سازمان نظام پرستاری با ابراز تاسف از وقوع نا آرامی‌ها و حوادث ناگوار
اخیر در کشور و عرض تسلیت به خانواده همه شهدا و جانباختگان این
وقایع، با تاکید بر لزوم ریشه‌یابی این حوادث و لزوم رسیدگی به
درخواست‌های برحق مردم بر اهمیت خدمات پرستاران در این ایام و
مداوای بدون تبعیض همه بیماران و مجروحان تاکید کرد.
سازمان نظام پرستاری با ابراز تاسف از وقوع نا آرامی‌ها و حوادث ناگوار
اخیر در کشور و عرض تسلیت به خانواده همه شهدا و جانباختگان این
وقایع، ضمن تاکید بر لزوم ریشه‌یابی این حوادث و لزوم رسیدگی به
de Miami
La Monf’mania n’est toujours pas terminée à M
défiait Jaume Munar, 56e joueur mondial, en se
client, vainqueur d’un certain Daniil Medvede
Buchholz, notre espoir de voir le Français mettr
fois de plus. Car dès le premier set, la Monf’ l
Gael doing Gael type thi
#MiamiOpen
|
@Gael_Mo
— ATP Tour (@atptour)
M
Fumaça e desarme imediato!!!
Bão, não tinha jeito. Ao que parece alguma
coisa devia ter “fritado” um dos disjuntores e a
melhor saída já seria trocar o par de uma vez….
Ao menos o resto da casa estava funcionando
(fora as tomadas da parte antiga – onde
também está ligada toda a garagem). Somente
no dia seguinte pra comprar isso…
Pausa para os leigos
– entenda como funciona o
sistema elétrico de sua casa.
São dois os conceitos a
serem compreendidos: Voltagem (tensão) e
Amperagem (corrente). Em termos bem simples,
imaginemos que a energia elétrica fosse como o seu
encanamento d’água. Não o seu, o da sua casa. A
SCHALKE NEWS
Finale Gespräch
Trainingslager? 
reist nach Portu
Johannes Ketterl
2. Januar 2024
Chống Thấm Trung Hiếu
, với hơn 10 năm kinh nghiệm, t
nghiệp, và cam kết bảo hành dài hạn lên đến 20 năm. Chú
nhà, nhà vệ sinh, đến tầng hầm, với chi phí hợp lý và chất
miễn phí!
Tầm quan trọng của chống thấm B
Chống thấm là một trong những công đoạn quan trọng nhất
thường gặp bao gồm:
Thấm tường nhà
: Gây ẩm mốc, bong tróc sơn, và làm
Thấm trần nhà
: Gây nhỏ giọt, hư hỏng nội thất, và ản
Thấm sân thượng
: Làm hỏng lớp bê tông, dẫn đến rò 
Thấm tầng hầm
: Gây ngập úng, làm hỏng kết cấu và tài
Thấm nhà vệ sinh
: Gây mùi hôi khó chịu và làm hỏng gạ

__Work request__. Please turn every line of text in all of the records above into a JSON list of strings, with one string for each line and blank lines omitted.

__Answer to this exercise__.
[
  "سازمان نظام پرستاری با ابراز تاسف از وقوع نا آرامی‌ها و حوادث ناگوار",
  "اخیر در کشور و عرض تسلیت به خانواده همه شهدا و جانباختگان این",
  "وقایع، با تاکید بر لزوم ریشه‌یابی این حوادث و لزوم رسیدگی به",
  "درخواست‌های برحق مردم بر اهمیت خدمات پرستاران در این ایام و",
  "مداوای بدون تبعیض همه بیماران و مجروحان تاکید کرد.",
  "سازمان نظام پرستاری با ابراز تاسف از وقوع نا آرامی‌ها و حوادث ناگوار",
  "اخیر در کشور و عرض تسلیت به خانواده همه شهدا و جانباختگان این",
  "وقایع، ضمن تاکید بر لزوم ریشه‌یابی این حوادث و لزوم رسیدگی به",
  "de Miami",
  "La Monf’mania n’est toujours pas terminée à M",
  "défiait Jaume Munar, 56e joueur mondial, en se",
  "client, vainqueur d’un certain Daniil Medvede",
  "Buchholz, notre espoir de voir le Français mettr",
  "fois de plus. Car dès le premier set, la Monf’ l",
  "Gael doing Gael type thi",
  "#MiamiOpen",
  "|",
  "@Gael_Mo",
  "— ATP Tour (@atptour)",
  "M",
  "Fumaça e desarme imediato!!!",
  "Bão, não tinha jeito. Ao que parece alguma",
  "coisa devia ter “fritado” um dos disjuntores e a",
  "melhor saída já seria trocar o par de uma vez….",
  "Ao menos o resto da casa estava funcionando",
  "(fora as tomadas da parte antiga – onde",
  "também está ligada toda a garagem). Somente",
  "no dia seguinte pra comprar isso…",
  "Pausa para os leigos",
  "– entenda como funciona o",
  "sistema elétrico de sua casa.",
  "São dois os conceitos a",
  "serem compreendidos: Voltagem (tensão) e",
  "Amperagem (corrente). Em termos bem simples,",
  "imaginemos que a energia elétrica fosse como o seu",
  "encanamento d’água. Não o seu, o da sua casa. A",
  "SCHALKE NEWS",
  "Finale Gespräch",
  "Trainingslager? ",
  "reist nach Portu",
  "Johannes Ketterl",
  "2. Januar 2024",
  "Chống Thấm Trung Hiếu",
  ", với hơn 10 năm kinh nghiệm, t",
  "nghiệp, và cam kết bảo hành dài hạn lên đến 20 năm. Chú",
  "nhà, nhà vệ sinh, đến tầng hầm, với chi phí hợp lý và chất",
  "miễn phí!",
  "Tầm quan trọng của chống thấm B",
  "Chống thấm là một trong những công đoạn quan trọng nhất",
  "thường gặp bao gồm:",
  "Thấm tường nhà",
  ": Gây ẩm mốc, bong tróc sơn, và làm",
  "Thấm trần nhà",
  ": Gây nhỏ giọt, hư hỏng nội thất, và ản",
  "Thấm sân thượng",
  ": Làm hỏng lớp bê tông, dẫn đến rò ",
  "Thấm tầng hầm",
  ": Gây ngập úng, làm hỏng kết cấu và tài",
  "Thấm nhà vệ sinh",
  ": Gây mùi hôi khó chịu và làm hỏng gạ"
]